- _Assignment_
Can you copy every row below word for word, leaving out the pictures?

Figure understanding tasks
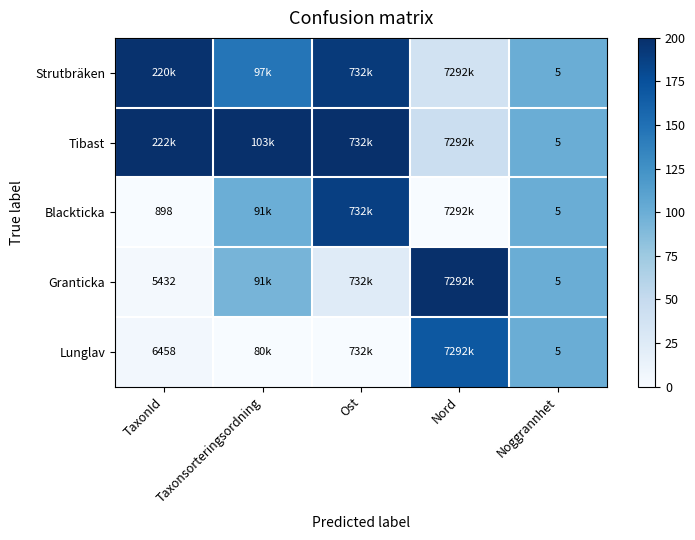

Which series has the largest total across all categories?

Tibast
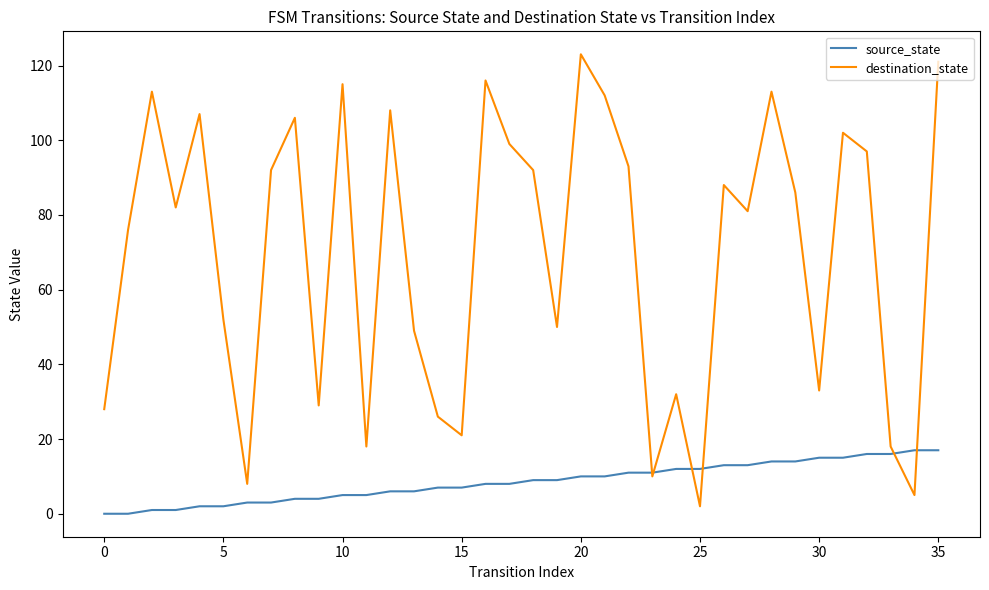

What are all the series names shown in the legend?

source_state, destination_state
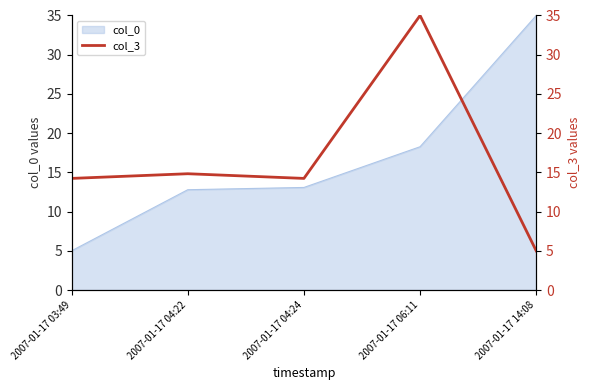

What is the maximum value for col_0?

35.0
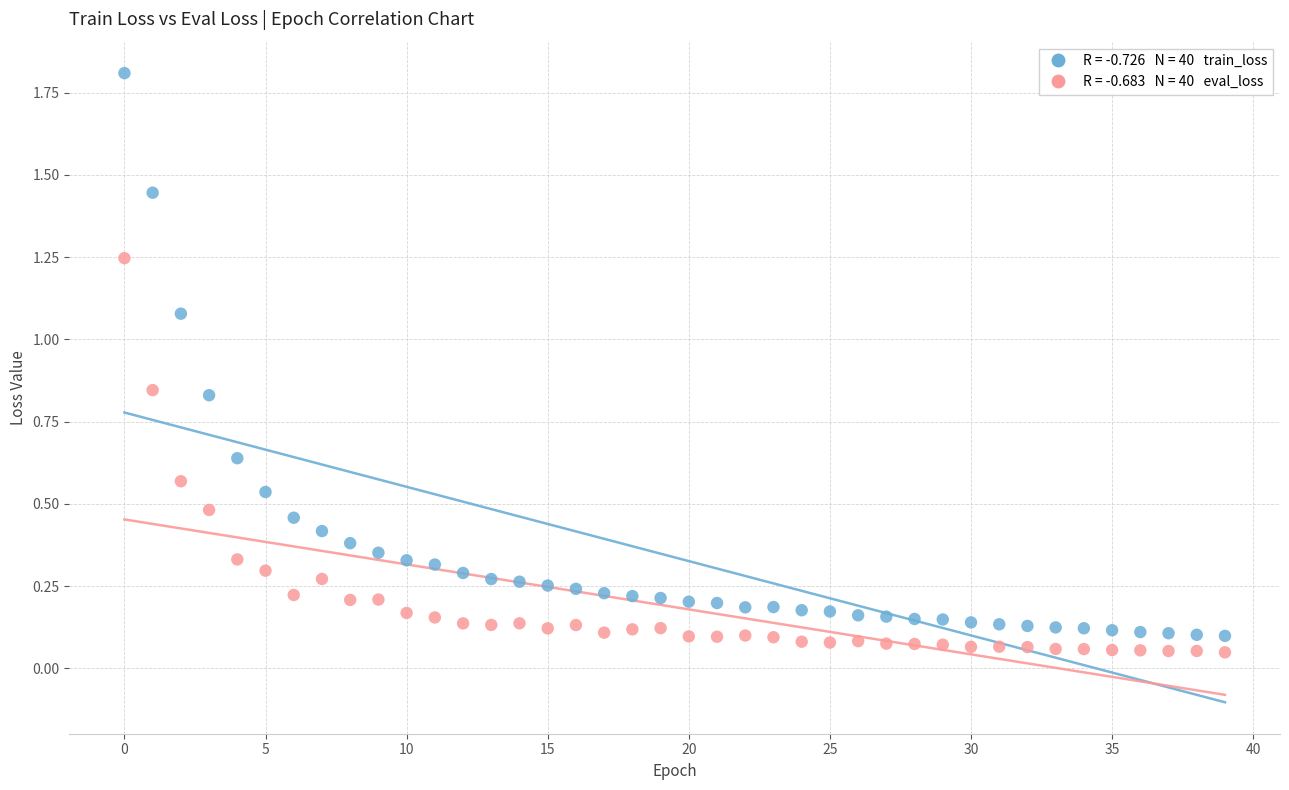

Across all data points, what is the range of Y values (max minus min)?

1.8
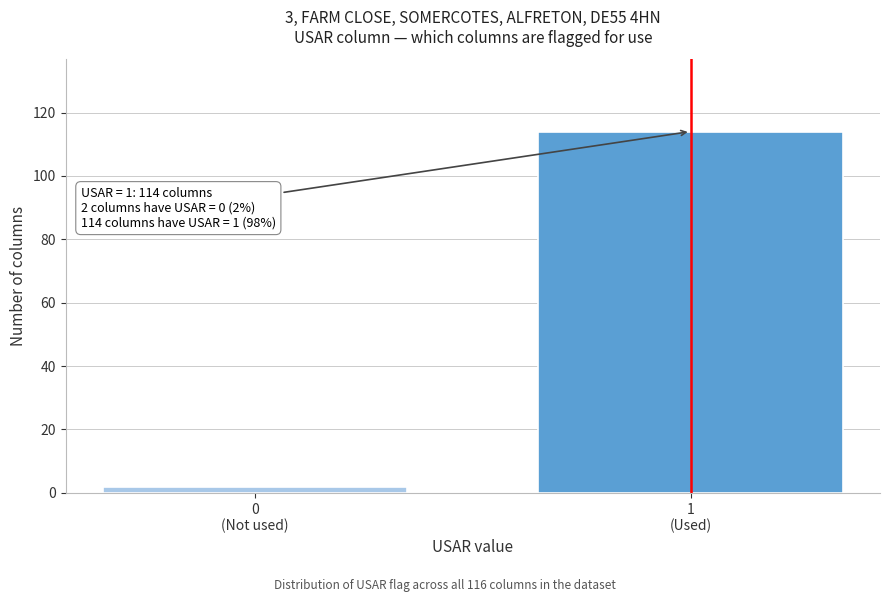

Reading left to right, extract all data points from this chart.

2	114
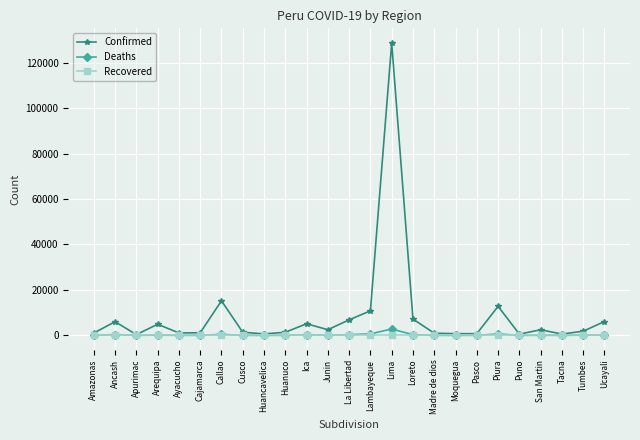

Is it true that Recovered equals 0 at Apurimac?

True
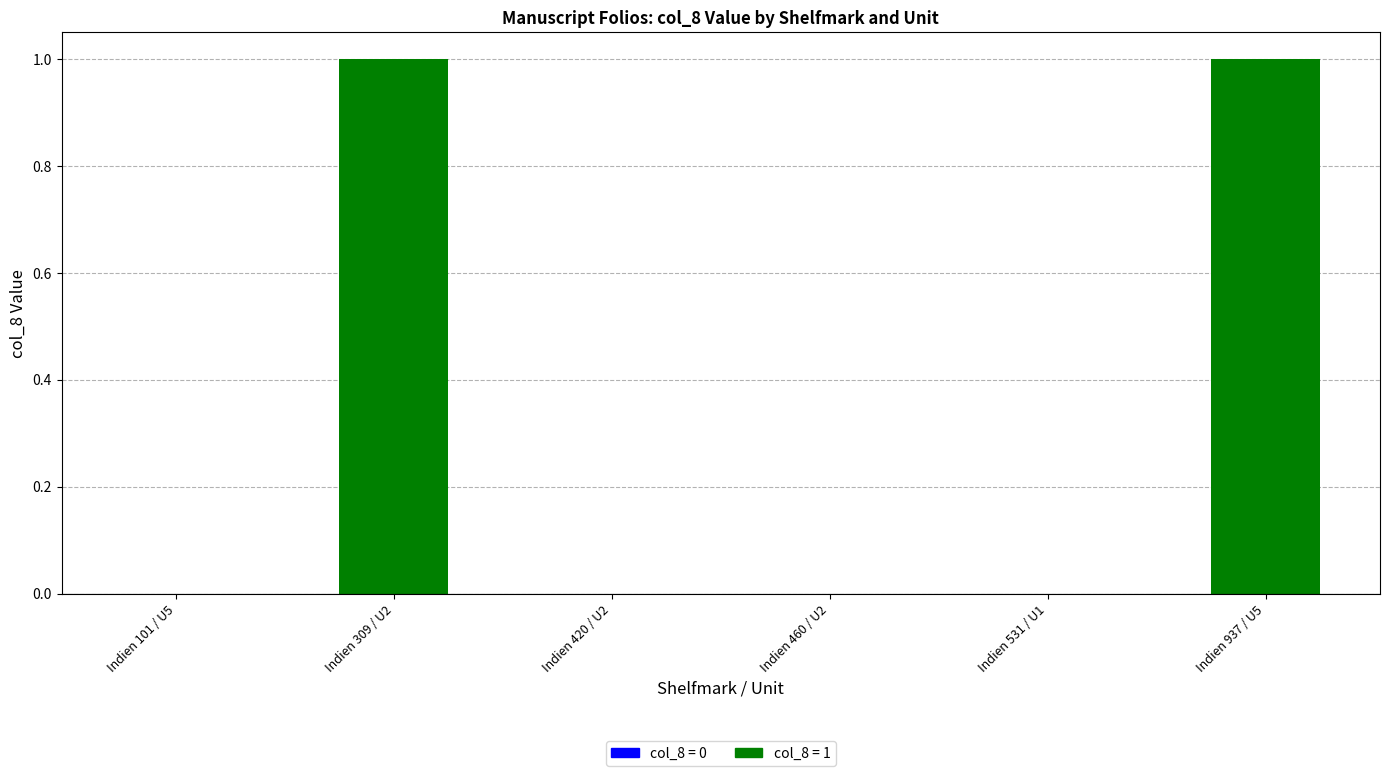

Is it true that the value at Indien 937 / U5 is 2?

False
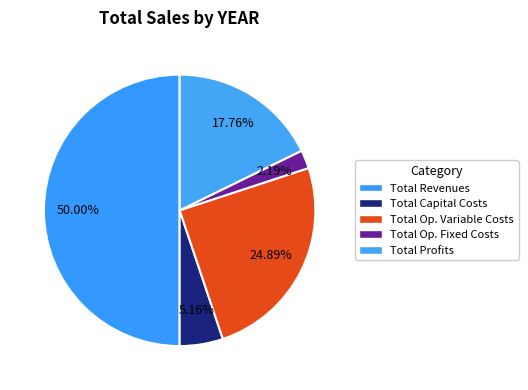

How many segments does this pie chart have?

5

- _Completed exercise_
Which series has the largest total across all categories?

Tibast

What are all the series names shown in the legend?

source_state, destination_state

What is the maximum value for col_0?

35.0

Across all data points, what is the range of Y values (max minus min)?

1.8

Reading left to right, extract all data points from this chart.

2	114

Is it true that Recovered equals 0 at Apurimac?

True

Is it true that the value at Indien 937 / U5 is 2?

False

How many segments does this pie chart have?

5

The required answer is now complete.